Mesagne vista da sinistra (di Michele Graduata)

Nei giorni scorsi l’amico Pino Giordano ha pubblicato, in rete, un pregevole resoconto degli avvenimenti nei quali, a ridosso degli anni Settanta,

rimasero coinvolte a Mesagne le varie correnti del partito della Democrazia Cristiana.

Come leggemmo, a sinistra, “quella fase di latente conflittualità mentre si cercava una pace provvisoria in attesa di futuri sviluppi politici ed amministrativi” di cui parla l’autore?

All’epoca tutti i partiti erano guidati da culture politiche che legavano sempre le vicende locali a quelle nazionali e viceversa. Sul piano nazionale infatti, dopo il tumultuoso biennio 68/69, i processi di modernizzazione economica e sociale in atto nel mondo rendevano anacronistiche le risposte conservatrici sulle quali era ancora arroccata la Dc. Il vecchio blocco di potere continuava a detenere la direzione della cosa pubblica, ma sempre meno riusciva a organizzare il consenso. Il partito-stato, attraverso la pratica dei decreti legge, cercava di dare risposte ai problemi del Paese. Essi però, di fatto, finivano per paralizzare l’attività del Parlamento perché, in moltissimi casi, non si riusciva a convertirli in legge per le divisioni presenti all’interno della stessa maggioranza di governo.

A mano a mano che, in Italia, incalzava la fine della Prima Repubblica, travolgendo le vecchie certezze sulle quali si era retta, nelle singole realtà locali toccò a “uomini di frontiera” inventare e praticare un nuovo modo di fare politica.
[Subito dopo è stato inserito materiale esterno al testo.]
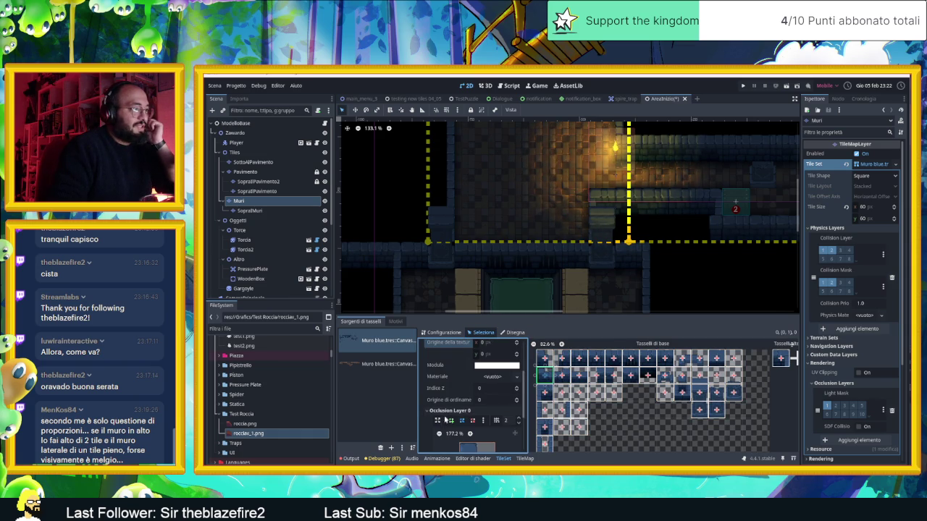
scroll(445, 418, down, 2)
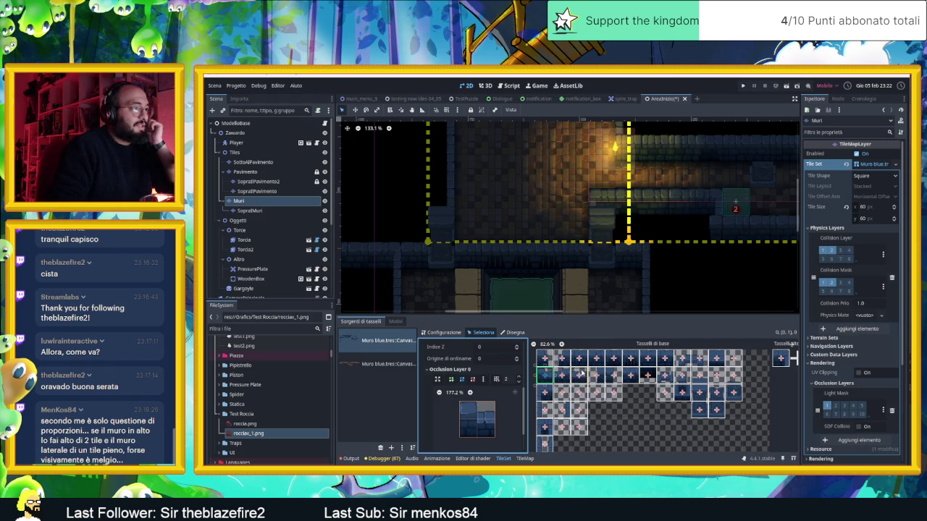
drag(544, 373, 538, 374)
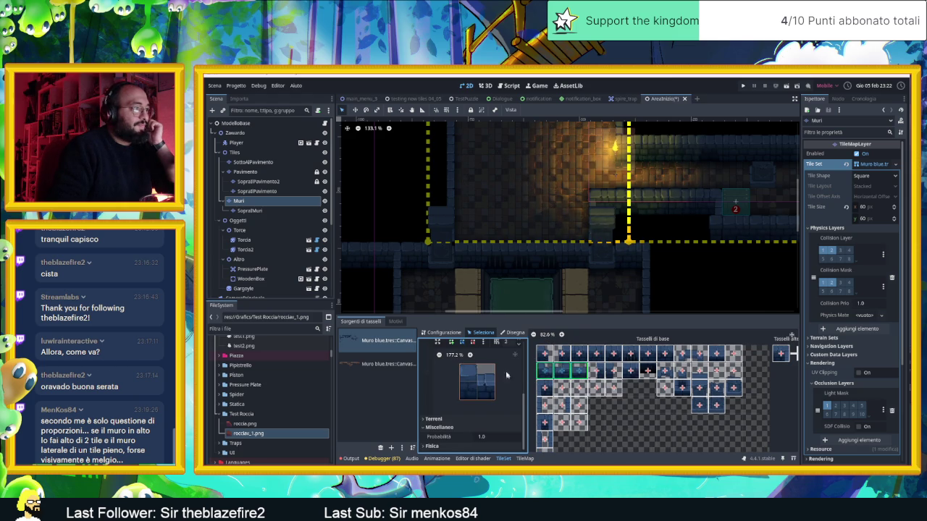
click(500, 348)
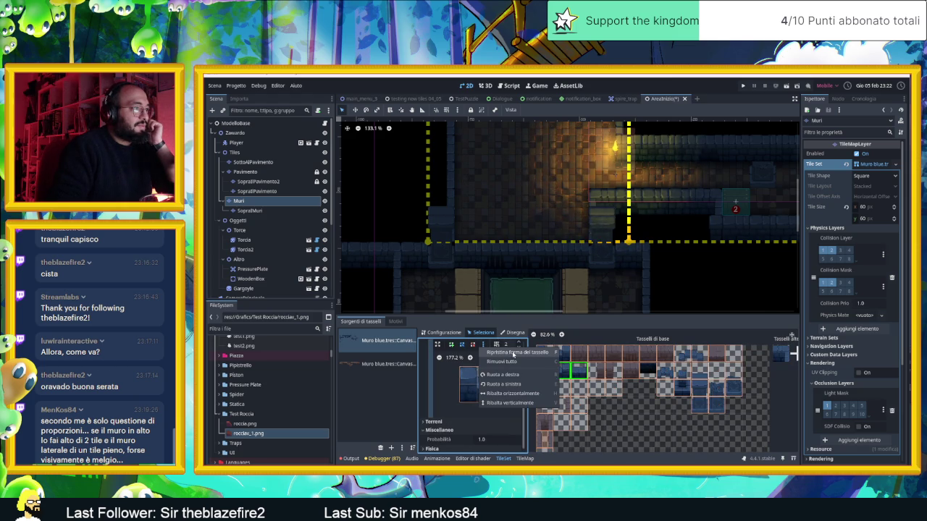
click(513, 353)
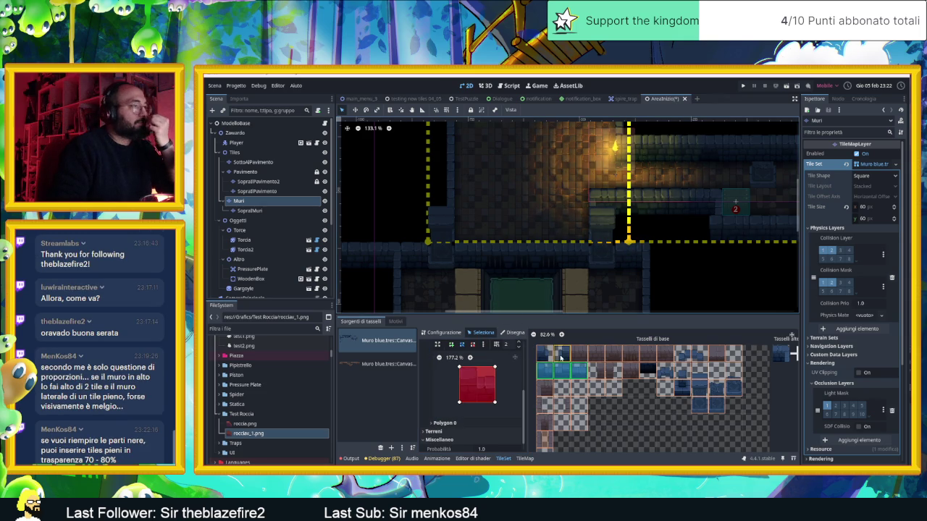
- Give the top-left two-tile wall piece a full-tile square polygon as well
click(553, 353)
Per la prima volta si diffuse la convinzione che ci fosse bisogno di uomini pragmatici, risoluti, forti, capaci di acquisire potere personalizzando le istituzioni. Elio Bardaro possedeva naturalmente tutte queste qualità e per questo si impose nella guida di un Comune importante della nostra provincia.

Egli fu precursore e interprete originale di un “nuovo sistema politico copernicano” nel quale i partiti giravano intorno al centro di un gruppo di potere che si riconosceva nell’uomo solo al comando. Da quel momento iniziò la stagione durante la quale la Dc era Bardaro.

Elio, per la prima volta, innalzò a dogma la mesagnesità, attraverso la quale cercò di allargare il consenso accaparrandosi la benevolenza di figure illustri che, nei diversi campi, avevano onorato la città.

Si impose come uomo d’ordine e, mentre elargiva pacche sulle spalle di tutti e proponeva a chi subiva torti di rivolgersi direttamente a lui e non alle forze dell’ordine, nello stesso tempo sfidava in pieno consiglio comunale a prove di forza personali chi nel pubblico osava essere intemperante.

Questo era il modo di pensare e di agire politico di Elio Bardaro e, per questo, lo combattemmo aspramente fino al punto di bollarlo come il “sindaco sceriffo”. In gioco, infatti, vi erano visioni diverse del mondo, diversi valori e differenti modi di fare politica che, tuttavia, non fecero mai perdere nei rapporti umani un fondo di civiltà, perché Elio era una persona leale e sincera nelle amicizie.

E’ stato autorevolmente scritto che tutti i fatti e i personaggi si presentano per così dire due volte; la prima volta come tragedia, la seconda come farsa. Quando, sprovvisti di una storia politica appena decente da esibire, si pensa di riproporre quella scritta da altri, scimmiottandone lo stile; quando si è alla continua ricerca di un padrino politico dal quale farsi adottare e di laudatores da cui farsi proteggere per le accuse che vengono rivolte alla luce del sole; quando infine si usa il potere per intimidire gli avversari e si trasfigura l’antico amico in nemico da abbattere, allora si cessa di essere una cosa seria e si diventa semplicemente ridicoli.